Cosmic-Chthonic Cartographies
Ecologies of Myth, Memory & Grief
This space is not a platform for answers. It is a living ground of questions, mythopoetic textures, and eco-mythological offerings. Here we walk alongside the primeval mysteries of Atlantic Iberian mythology, ancestral underground revelations, entangled ecological narratives, dreams, and body-listening practices that emerge from both personal and collective wounds of modern severance.
We are not here to extract meaning, but to be soiled and shapeshifted by what we do not yet know.
Why this work?
The stories shared here rise from the tangled roots of dreams, research, grief, and a long process of unlearning the colonial, modern, and disembodied patterns that have domesticated not only our lands but also our imaginations. Nothing here is of academic authority or a “mystical certification.” It is an ongoing, situated, accountable inquiry emerging from within the wounded landscapes of the Global North, as an attempt to remember what it might mean to become response-able again, to hold paradox, to grieve, to tend, and to listen.
What you’ll find here:
Eco-mythological entanglements of Atlantic Iberian underground mythos
Interweavings of body, grief, and the sacred mundane
Story as decomposing and regenerating knowledge
Dream-rooted explorations that honor not only life, but decay, liminality, and emergence
Why subscribe?
I’m working to make all posts open to everyone. Paid subscriptions help support the depth of this research, allowing these narratives to continue gestating outside institutional and market demands. You’re invited to support if you feel called, but your presence here, as a living witness, is already part of the story.

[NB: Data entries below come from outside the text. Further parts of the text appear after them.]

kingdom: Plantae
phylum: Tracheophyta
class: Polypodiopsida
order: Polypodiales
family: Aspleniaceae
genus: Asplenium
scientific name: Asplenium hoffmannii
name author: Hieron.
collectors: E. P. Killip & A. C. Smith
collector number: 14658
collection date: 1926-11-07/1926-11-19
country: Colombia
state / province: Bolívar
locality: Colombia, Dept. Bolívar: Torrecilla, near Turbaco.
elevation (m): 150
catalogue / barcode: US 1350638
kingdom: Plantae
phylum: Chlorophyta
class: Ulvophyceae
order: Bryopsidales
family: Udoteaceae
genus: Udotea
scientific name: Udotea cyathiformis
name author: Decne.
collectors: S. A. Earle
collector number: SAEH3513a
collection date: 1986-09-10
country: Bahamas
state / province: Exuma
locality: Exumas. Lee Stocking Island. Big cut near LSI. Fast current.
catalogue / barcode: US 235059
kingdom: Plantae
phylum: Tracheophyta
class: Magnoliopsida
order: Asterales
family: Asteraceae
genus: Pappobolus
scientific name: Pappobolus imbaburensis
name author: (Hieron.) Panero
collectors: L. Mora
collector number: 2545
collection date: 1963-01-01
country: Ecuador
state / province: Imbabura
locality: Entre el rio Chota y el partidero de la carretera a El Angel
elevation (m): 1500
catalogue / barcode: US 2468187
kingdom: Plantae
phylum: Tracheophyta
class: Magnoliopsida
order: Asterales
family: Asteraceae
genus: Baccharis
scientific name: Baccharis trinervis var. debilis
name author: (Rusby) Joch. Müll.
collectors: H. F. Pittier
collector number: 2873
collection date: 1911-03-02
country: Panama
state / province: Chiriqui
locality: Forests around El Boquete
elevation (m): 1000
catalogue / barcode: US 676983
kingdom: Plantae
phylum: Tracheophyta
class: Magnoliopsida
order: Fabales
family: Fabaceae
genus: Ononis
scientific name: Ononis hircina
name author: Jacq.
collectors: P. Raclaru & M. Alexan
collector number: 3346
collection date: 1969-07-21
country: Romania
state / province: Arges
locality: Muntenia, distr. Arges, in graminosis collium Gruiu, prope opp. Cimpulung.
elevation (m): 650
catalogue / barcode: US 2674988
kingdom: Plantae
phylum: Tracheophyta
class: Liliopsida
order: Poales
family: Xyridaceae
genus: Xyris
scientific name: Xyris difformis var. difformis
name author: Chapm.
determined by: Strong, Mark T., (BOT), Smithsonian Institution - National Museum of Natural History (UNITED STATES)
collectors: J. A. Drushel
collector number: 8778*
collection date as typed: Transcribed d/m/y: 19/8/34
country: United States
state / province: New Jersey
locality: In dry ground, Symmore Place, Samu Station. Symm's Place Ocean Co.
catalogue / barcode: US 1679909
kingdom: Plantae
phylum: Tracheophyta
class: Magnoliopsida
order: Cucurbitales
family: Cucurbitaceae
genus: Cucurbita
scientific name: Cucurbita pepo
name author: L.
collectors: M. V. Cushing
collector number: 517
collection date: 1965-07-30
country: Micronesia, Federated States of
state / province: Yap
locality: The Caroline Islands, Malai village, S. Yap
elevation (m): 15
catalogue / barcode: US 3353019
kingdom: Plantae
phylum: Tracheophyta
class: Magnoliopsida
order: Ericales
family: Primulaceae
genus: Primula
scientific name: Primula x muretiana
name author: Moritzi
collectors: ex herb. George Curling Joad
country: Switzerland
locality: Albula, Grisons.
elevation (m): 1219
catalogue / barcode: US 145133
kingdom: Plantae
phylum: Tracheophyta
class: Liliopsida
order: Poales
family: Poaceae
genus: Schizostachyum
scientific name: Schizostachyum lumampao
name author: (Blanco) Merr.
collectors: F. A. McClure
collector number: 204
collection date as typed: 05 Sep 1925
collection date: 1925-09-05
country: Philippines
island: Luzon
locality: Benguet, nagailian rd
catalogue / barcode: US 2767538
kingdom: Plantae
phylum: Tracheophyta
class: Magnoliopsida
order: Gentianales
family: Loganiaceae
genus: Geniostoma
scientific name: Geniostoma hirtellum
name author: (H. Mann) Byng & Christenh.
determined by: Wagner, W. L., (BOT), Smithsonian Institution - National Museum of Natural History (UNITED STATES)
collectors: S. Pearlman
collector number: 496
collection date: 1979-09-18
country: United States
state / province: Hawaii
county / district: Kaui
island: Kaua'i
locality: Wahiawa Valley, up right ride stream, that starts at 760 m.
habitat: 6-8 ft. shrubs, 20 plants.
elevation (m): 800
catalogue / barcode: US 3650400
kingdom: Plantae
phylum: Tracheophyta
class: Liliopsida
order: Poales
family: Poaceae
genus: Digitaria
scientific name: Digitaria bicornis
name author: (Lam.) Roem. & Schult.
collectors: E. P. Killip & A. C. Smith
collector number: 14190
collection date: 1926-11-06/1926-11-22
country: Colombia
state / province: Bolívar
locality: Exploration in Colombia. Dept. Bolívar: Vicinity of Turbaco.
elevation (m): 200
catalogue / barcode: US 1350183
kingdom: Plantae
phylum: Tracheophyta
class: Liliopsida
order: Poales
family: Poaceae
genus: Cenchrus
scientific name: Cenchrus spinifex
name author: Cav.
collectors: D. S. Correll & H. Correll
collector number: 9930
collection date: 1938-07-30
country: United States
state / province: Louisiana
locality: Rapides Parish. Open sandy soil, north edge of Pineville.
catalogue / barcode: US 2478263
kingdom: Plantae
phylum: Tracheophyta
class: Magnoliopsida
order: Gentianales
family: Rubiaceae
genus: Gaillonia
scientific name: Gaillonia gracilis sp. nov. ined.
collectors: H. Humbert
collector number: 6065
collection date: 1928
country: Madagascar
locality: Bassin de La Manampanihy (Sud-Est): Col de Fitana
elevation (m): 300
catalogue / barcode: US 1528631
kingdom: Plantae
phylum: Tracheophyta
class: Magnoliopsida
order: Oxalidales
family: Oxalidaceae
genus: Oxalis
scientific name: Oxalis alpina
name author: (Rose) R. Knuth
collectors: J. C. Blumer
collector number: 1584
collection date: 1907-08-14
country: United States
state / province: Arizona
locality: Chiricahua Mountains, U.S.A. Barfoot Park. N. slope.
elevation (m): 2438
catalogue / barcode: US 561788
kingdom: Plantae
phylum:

Honor hystera. Re-member. Response-ability. (Un)learn together.
This is not a hero’s journey. This is a remembering.
By Sofia Batalha
Eco-Mythic Activist and Question Tender
Sofia Batalha is a writer, eco-mythologist, and facilitator of radical presence, whose work braids ecological deep listening, embodied myth, and collective repair. Rooted in the lands of Portugal, she moves through the paradoxes of decolonial remembering and symbolic ecology. With a background in ecopsychology and applied mythology, Sofia tends to stories as a brew, inviting entanglements beyond extractivism. She is the author of several books. Her offerings stir the memory of our porous, reciprocal place in the living world.
+ INFO: serpentedalua.com or Instagram: @serpentedalua or see books
Positionality Statement
These works emerge as offerings from a body situated in specific inheritances, as a white, able-bodied, cisgender woman from the Iberian Peninsula, shaped by the layered sediments of Global North modernity and its colonial, patriarchal, and extractive logics. I do not speak from nowhere, nor do I offer these texts as universal claims or authoritative knowledge. I’m definitely not a specialist nor a prophet (lol). I’m just curious, on the spectrum of cynicism. I’m a humble listener and weaver, remembering and engaging with what pulses beneath and beyond my own cultural training.
The stories, dreams, and research that animate The Sanctuary, Siduri’s Nectar, and Tales of the Serpent and the Moon are not presented as retrievals of some untouched indigenous purity… that would only replicate the violence of romanticization. Instead, they move with the cracks and fractures of severed lineages, fragments, and shards that remain accessible through dreams, rituals, myths, ruins, and the metabolic grief of historical disconnection. They are invitations to compost what I carry in my body, both the privileges and the losses of being entangled within European modernity’s severances from land, kin, and cyclical relationality.
In this sense, the Iberian Peninsula offers not only geography but also a dense matrix of eco-mythological echoes, pre-agrarian cosmologies, animist threads, matrilineal knowledges, and seasonal wisdoms that were violently subjugated over millennia. The narratives I engage with attempt to honor these submerged voices without claiming ownership over them. They seek neither to appropriate nor to restore, but to move alongside, humbly entering conversation with what still lives in the bones of the land, in the layered griefs, and in the silent singing of stones, rivers, and old trees.
This is not a project of escapism nor a solution-making endeavor. It does not aim to heal the trauma of modernity through simplistic repair. I sit with complexity, paradox, and grief, the anguish of extinction, domestication, severance, and assimilation. I write from within modernity’s habitat, attempting to loosen its structure, making space for relational repair and remembrance. I stand on the cracked ground of Iberian histories that still whisper through enchanted tales, bone memories, and ancestral landscapes.
May these texts serve not as finished blueprints, but as offerings for others who are also navigating the intricate, painful, and necessary work of relational re-membering. A fierce and gentle work that refuses extraction, superiority, or purity, and instead roots itself in accountability, complexity, and reciprocal belonging.